YOUR OBJECTIVE: When you repeat the entries below, please keep them exact and leave out the pictures.

[DATA FOR ANALYSIS]

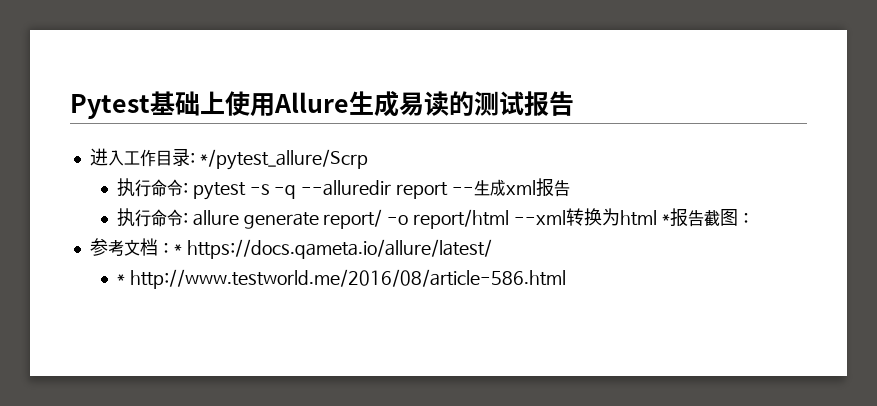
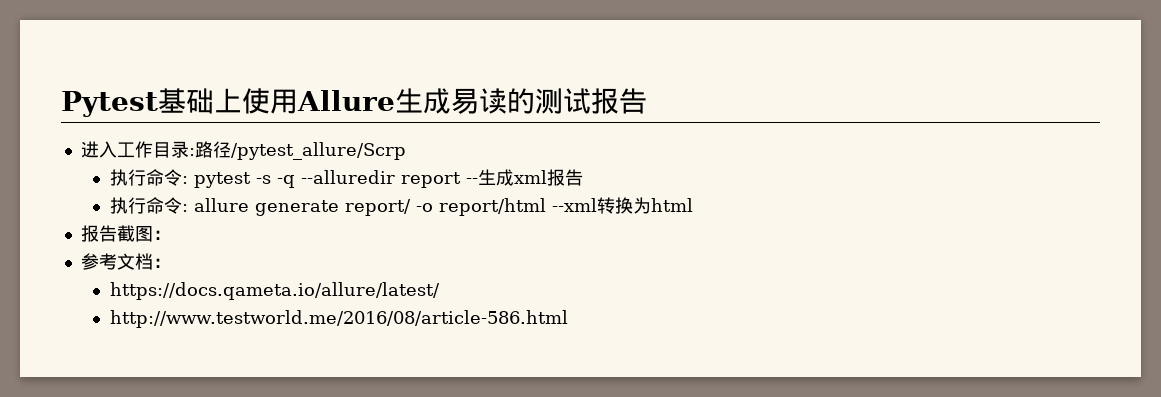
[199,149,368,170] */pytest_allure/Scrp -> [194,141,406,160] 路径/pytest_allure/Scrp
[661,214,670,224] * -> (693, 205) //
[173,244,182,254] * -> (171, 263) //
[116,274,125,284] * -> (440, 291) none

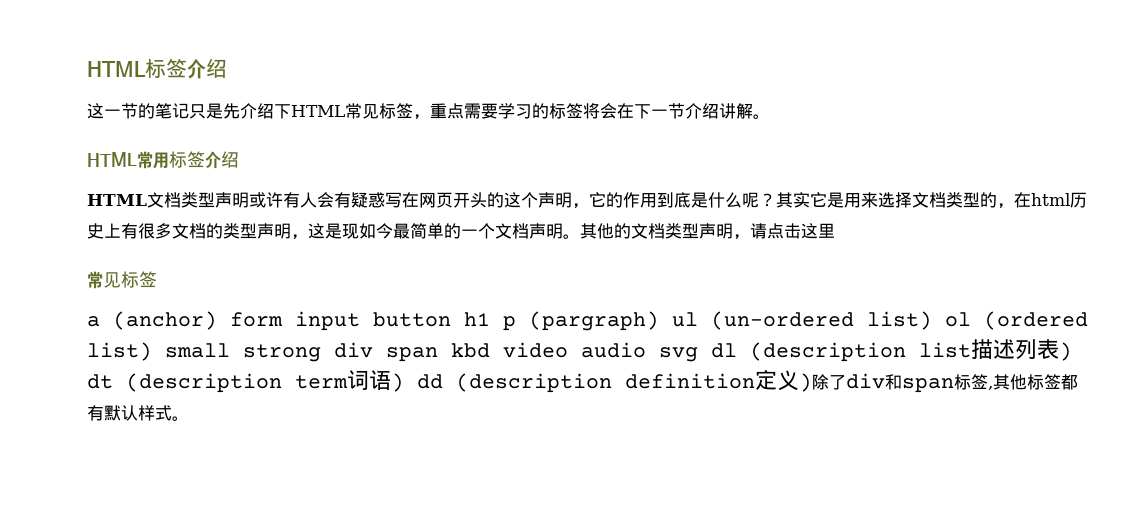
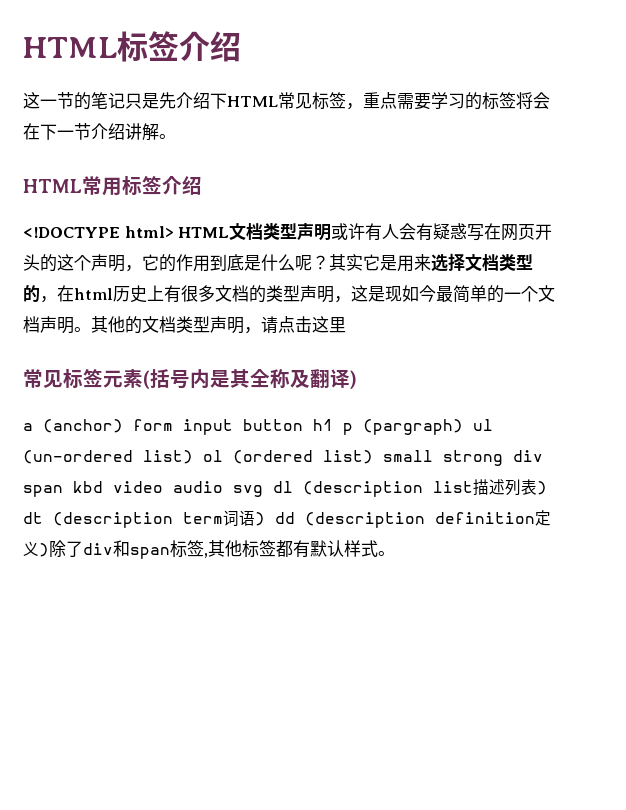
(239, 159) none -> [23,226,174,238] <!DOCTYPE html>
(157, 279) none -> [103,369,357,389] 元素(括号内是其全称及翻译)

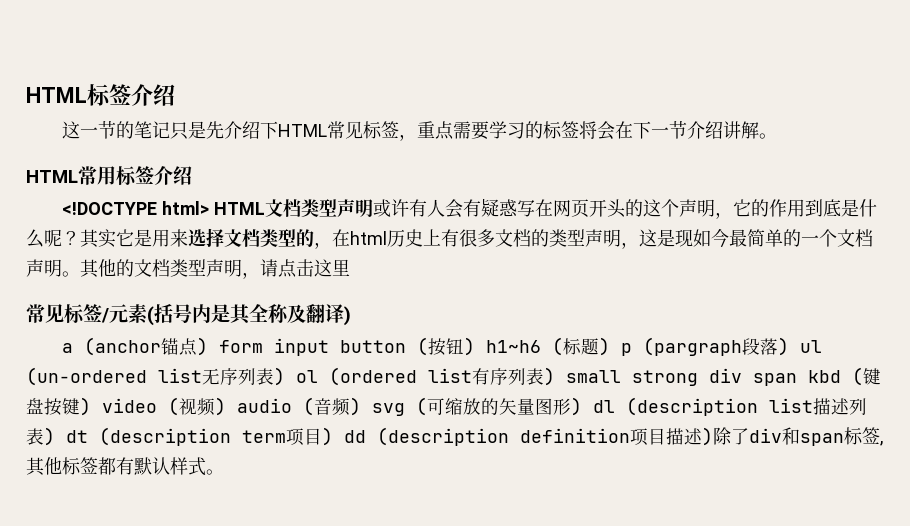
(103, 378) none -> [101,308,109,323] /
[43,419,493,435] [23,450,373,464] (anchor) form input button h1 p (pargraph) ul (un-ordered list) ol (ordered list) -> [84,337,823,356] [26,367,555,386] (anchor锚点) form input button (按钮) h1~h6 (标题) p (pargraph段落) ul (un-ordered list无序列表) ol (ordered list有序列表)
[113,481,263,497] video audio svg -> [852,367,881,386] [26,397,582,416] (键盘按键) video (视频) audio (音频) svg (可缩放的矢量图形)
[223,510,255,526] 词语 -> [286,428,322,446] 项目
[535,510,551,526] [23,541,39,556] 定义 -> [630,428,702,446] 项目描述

[/DATA FOR ANALYSIS]

THE ANSWER:
[199,149,368,170] */pytest_allure/Scrp -> [194,141,406,160] 路径/pytest_allure/Scrp
[661,214,670,224] * -> (693, 205) //
[173,244,182,254] * -> (171, 263) //
[116,274,125,284] * -> (440, 291) none

(239, 159) none -> [23,226,174,238] <!DOCTYPE html>
(157, 279) none -> [103,369,357,389] 元素(括号内是其全称及翻译)

(103, 378) none -> [101,308,109,323] /
[43,419,493,435] [23,450,373,464] (anchor) form input button h1 p (pargraph) ul (un-ordered list) ol (ordered list) -> [84,337,823,356] [26,367,555,386] (anchor锚点) form input button (按钮) h1~h6 (标题) p (pargraph段落) ul (un-ordered list无序列表) ol (ordered list有序列表)
[113,481,263,497] video audio svg -> [852,367,881,386] [26,397,582,416] (键盘按键) video (视频) audio (音频) svg (可缩放的矢量图形)
[223,510,255,526] 词语 -> [286,428,322,446] 项目
[535,510,551,526] [23,541,39,556] 定义 -> [630,428,702,446] 项目描述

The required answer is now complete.